Nel libro di Giobbe possiamo trovare quasi tutte le risposte alla domanda “perché esiste il dolore in questo mondo”. Eppure questi ragionamenti pare non abbiano dato sollievo a Giobbe. Nel suo caso il problema era la crisi di un rapporto piuttosto che una crisi dovuta a un dubbio. Poteva fidarsi di Dio? Giobbe voleva una cosa più di tutto il resto: che comparisse Colui che poteva spiegargli il motivo del suo misero destino.

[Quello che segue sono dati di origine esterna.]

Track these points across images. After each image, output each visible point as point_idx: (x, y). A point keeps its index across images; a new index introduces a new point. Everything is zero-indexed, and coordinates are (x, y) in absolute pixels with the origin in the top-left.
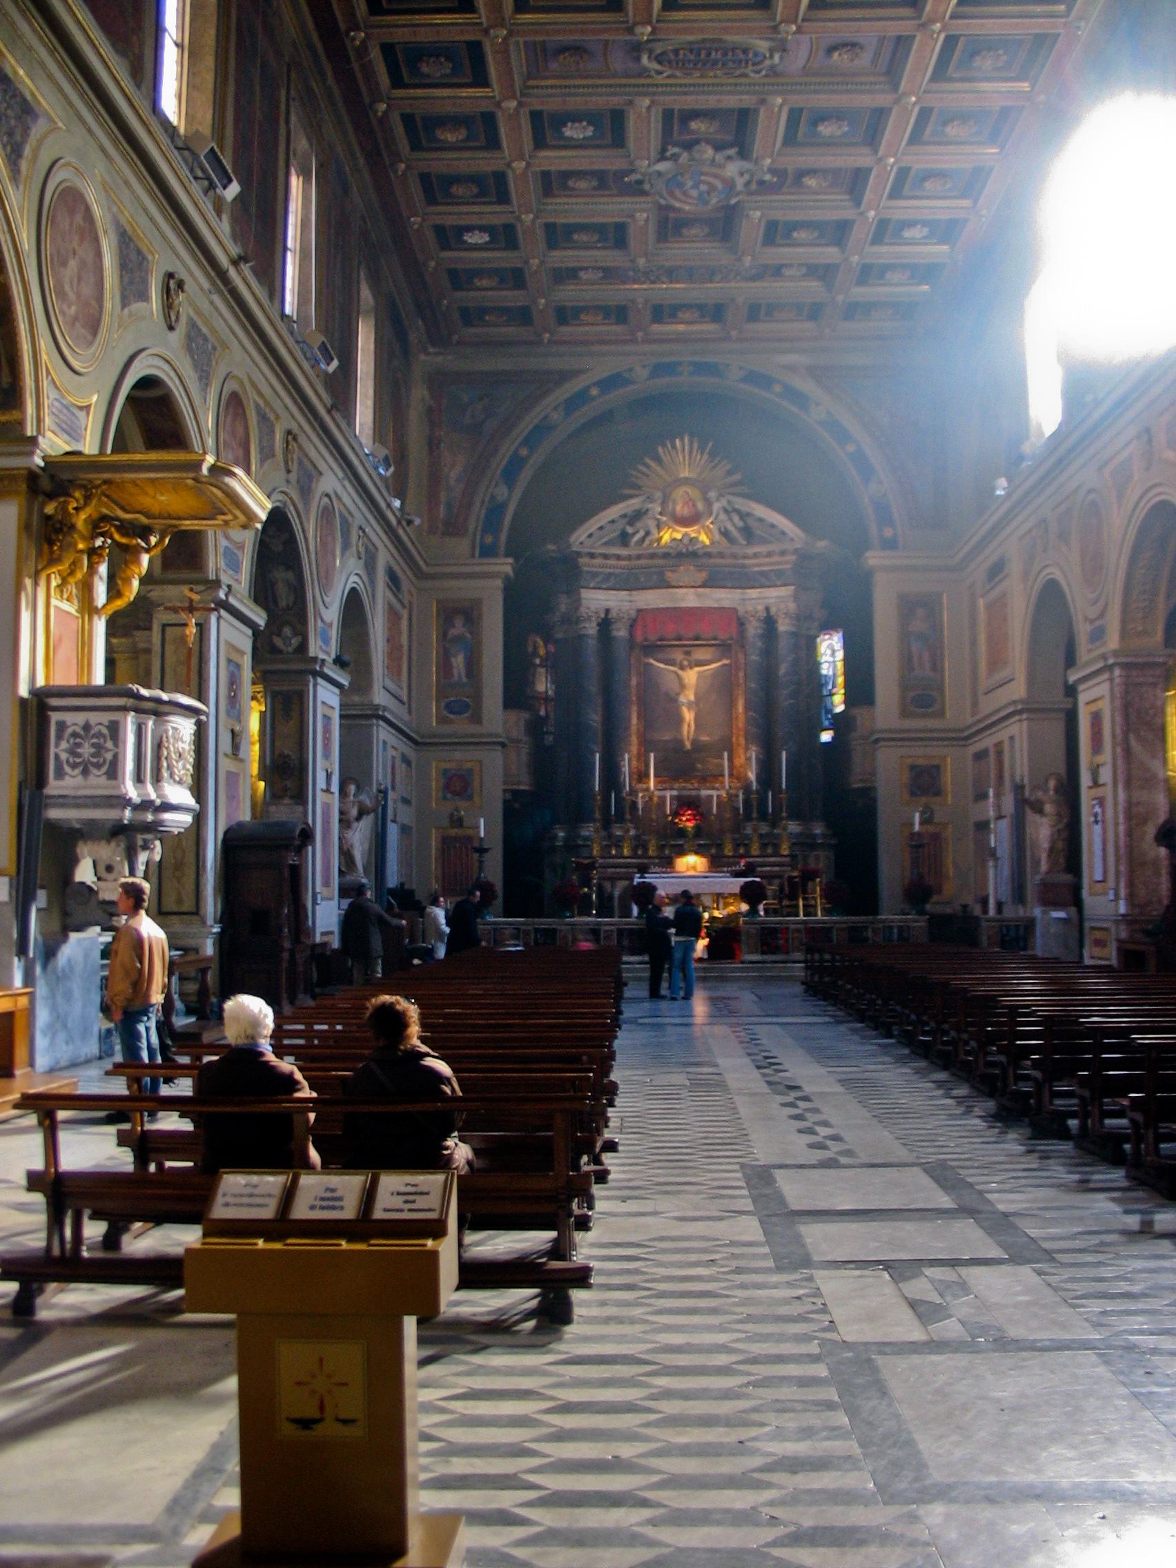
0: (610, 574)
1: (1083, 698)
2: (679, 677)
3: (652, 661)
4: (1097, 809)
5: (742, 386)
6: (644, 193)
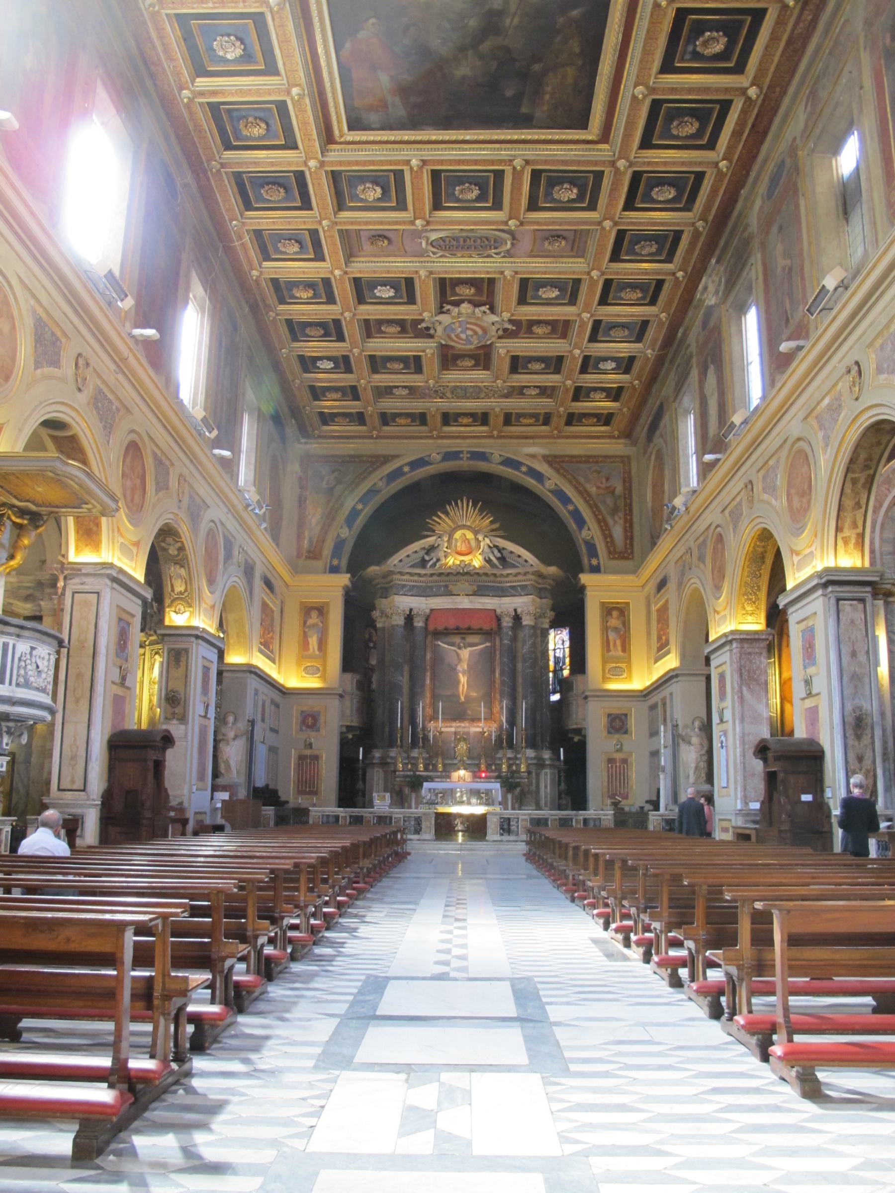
0: (414, 586)
1: (713, 664)
2: (457, 653)
3: (440, 643)
4: (723, 738)
5: (501, 467)
6: (432, 336)
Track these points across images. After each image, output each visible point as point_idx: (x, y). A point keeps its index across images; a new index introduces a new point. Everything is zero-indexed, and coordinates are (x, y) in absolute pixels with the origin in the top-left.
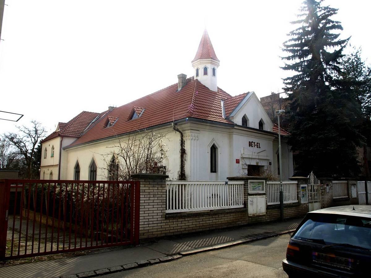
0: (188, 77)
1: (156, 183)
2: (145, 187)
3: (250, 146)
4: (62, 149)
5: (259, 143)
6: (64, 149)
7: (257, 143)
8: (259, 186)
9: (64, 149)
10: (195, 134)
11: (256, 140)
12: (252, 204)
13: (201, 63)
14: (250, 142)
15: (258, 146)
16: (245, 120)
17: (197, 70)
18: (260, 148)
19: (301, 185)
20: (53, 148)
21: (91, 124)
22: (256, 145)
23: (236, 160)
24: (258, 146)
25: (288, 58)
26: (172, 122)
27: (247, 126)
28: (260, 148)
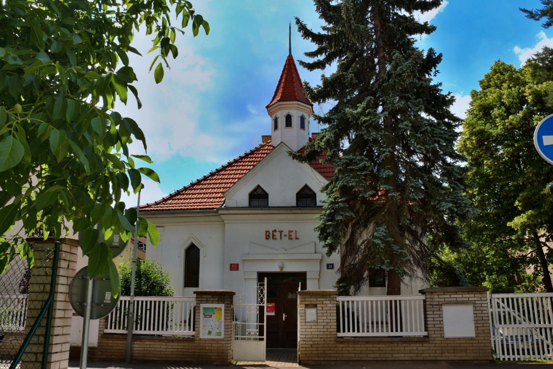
3: (266, 239)
5: (296, 231)
7: (290, 232)
11: (286, 228)
14: (267, 232)
18: (297, 239)
19: (201, 305)
22: (285, 236)
28: (297, 239)
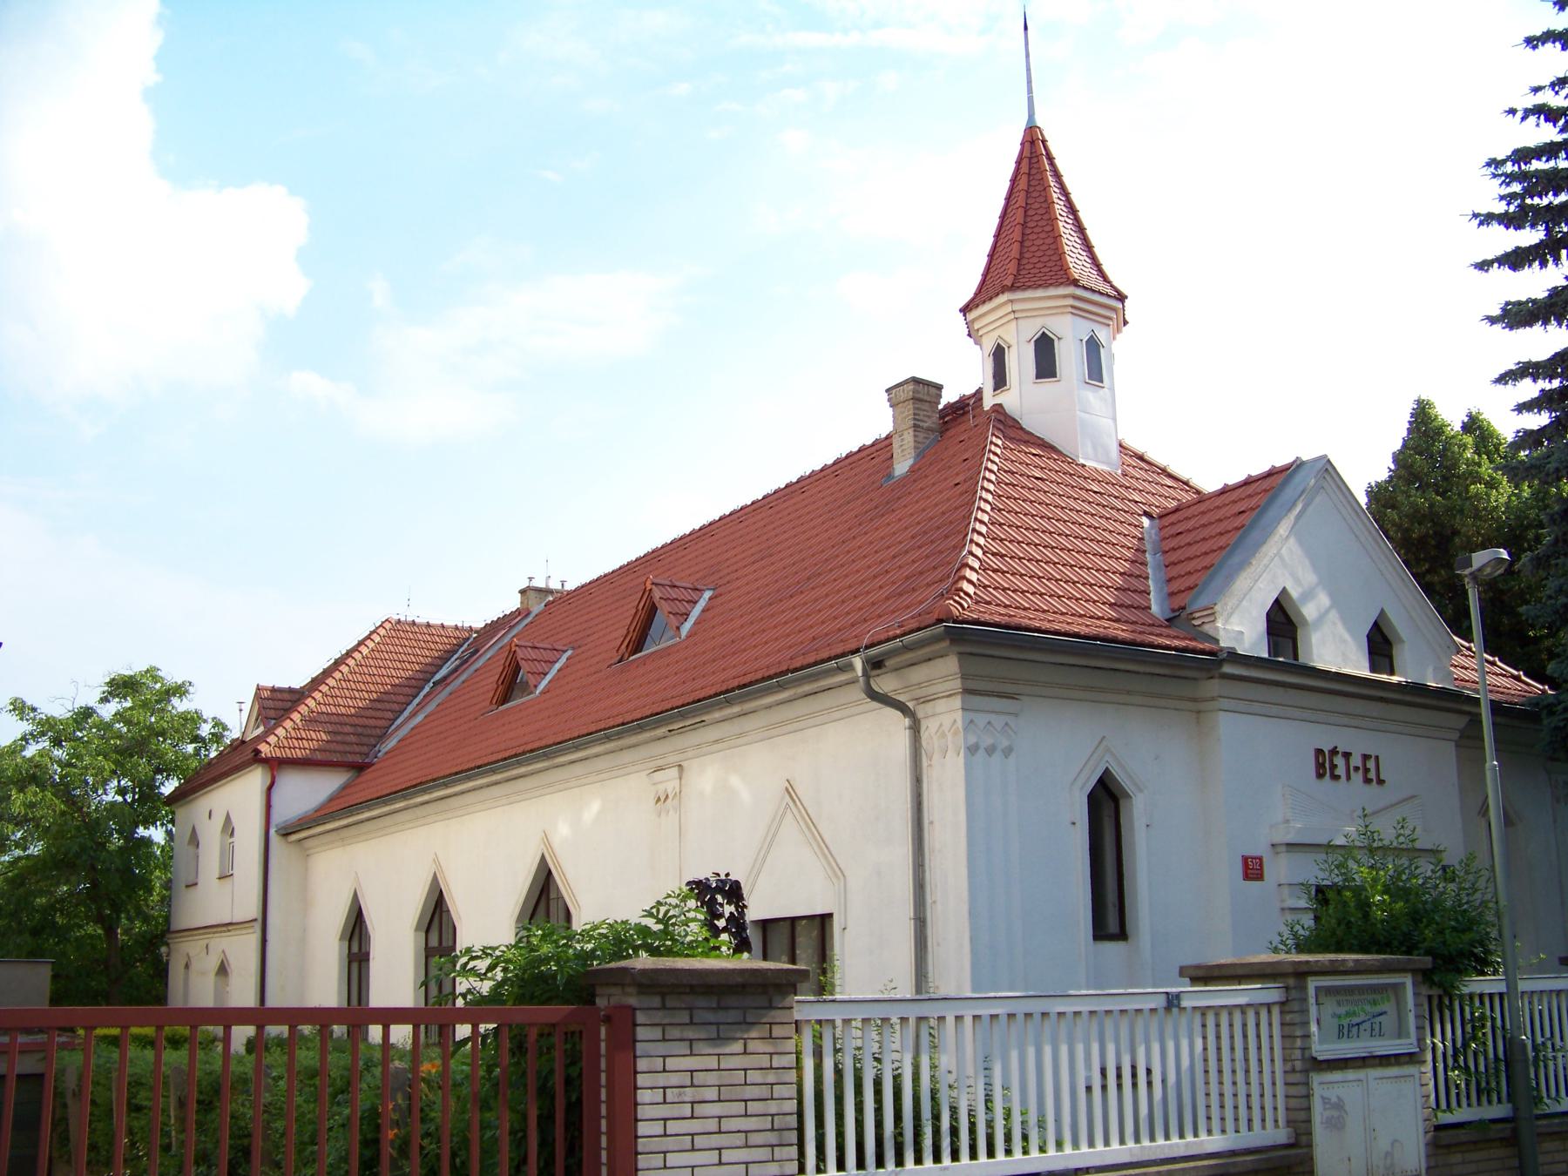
0: (949, 397)
1: (733, 1016)
2: (664, 1040)
3: (1320, 776)
4: (272, 831)
6: (286, 833)
7: (1366, 757)
8: (1378, 1009)
9: (286, 833)
10: (992, 718)
11: (1356, 742)
12: (1336, 1124)
13: (1016, 316)
14: (1319, 752)
15: (1372, 775)
16: (1282, 622)
17: (999, 355)
18: (1381, 782)
20: (228, 829)
21: (427, 689)
22: (1356, 769)
23: (1245, 859)
24: (1370, 771)
25: (1516, 259)
26: (856, 651)
27: (1296, 657)
28: (1381, 782)
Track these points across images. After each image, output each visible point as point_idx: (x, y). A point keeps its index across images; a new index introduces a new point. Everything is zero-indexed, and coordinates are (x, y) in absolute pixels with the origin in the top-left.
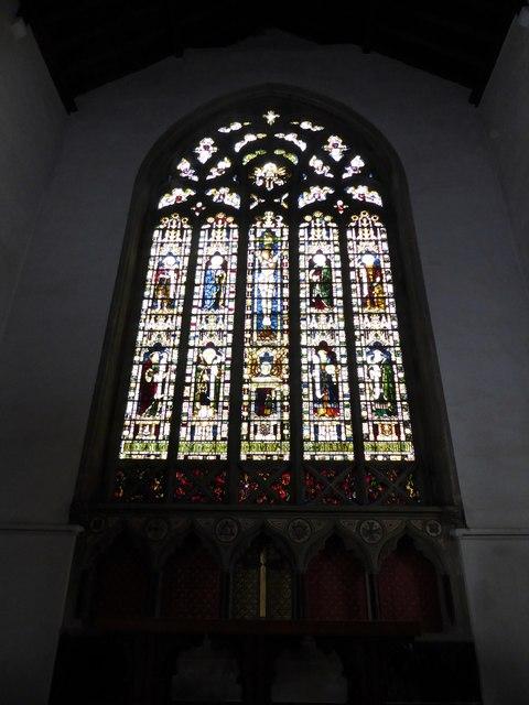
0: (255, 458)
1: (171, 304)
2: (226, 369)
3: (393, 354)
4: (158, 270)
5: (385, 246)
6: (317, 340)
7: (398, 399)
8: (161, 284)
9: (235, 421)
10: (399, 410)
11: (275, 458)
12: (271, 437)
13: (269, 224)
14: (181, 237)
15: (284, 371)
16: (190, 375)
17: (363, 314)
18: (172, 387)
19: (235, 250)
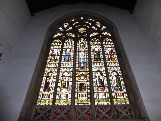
0: (80, 104)
1: (55, 61)
2: (71, 78)
3: (119, 73)
4: (52, 52)
5: (113, 46)
6: (97, 70)
7: (122, 85)
8: (53, 55)
9: (73, 93)
10: (123, 89)
11: (86, 104)
12: (84, 98)
13: (82, 41)
14: (59, 44)
15: (88, 78)
16: (60, 80)
17: (109, 62)
18: (55, 83)
19: (73, 47)
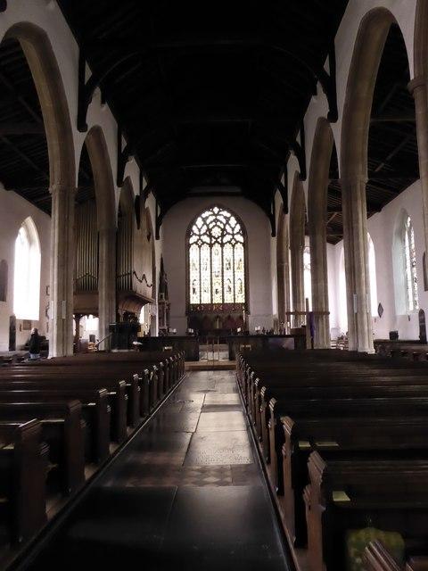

Voleva incontrare Dio stesso, faccia a faccia.

Alla fine Giobbe ottenne ciò che aveva desiderato, e Dio si mostrò di persona (vedi Giobbe 38:1). L’Onnipotente programmò il Suo ingresso con tempismo perfetto, entrando in scena proprio quando l’amico di Giobbe, Elihu, gli aveva spiegato perché non aveva il diritto di aspettarsi una visita da Dio.

Nessuno—né Giobbe né alcuno dei suoi amici—era preparato a sentire ciò che Dio aveva da dire. Giobbe aveva una lunga lista di domande, ma fu Dio, non Giobbe, che iniziò a chiedergli delle cose. “Cingiti i fianchi come un prode,” gli disse, “Io ti farò delle domande e tu insegnami!” (v. 3). Spazzando via 35 capitoli degni di un dibattito sul tema sofferenza, Dio si addentra in un maestoso poema sulle meraviglie del mondo naturale.

Il discorso di Dio mette in luce l’enorme differenza che c’è tra il Dio Creatore di tutte le cose e il piccolo uomo Giobbe. La presenza imponente di Dio risponde alla domanda più grande di Giobbe: c’è Qualcuno lì fuori? Alla fine, a Giobbe resta solo da dire: “Sì, ne ho parlato; ma non lo capivo; sono cose per me troppo meravigliose e io non le conosco” (42:3).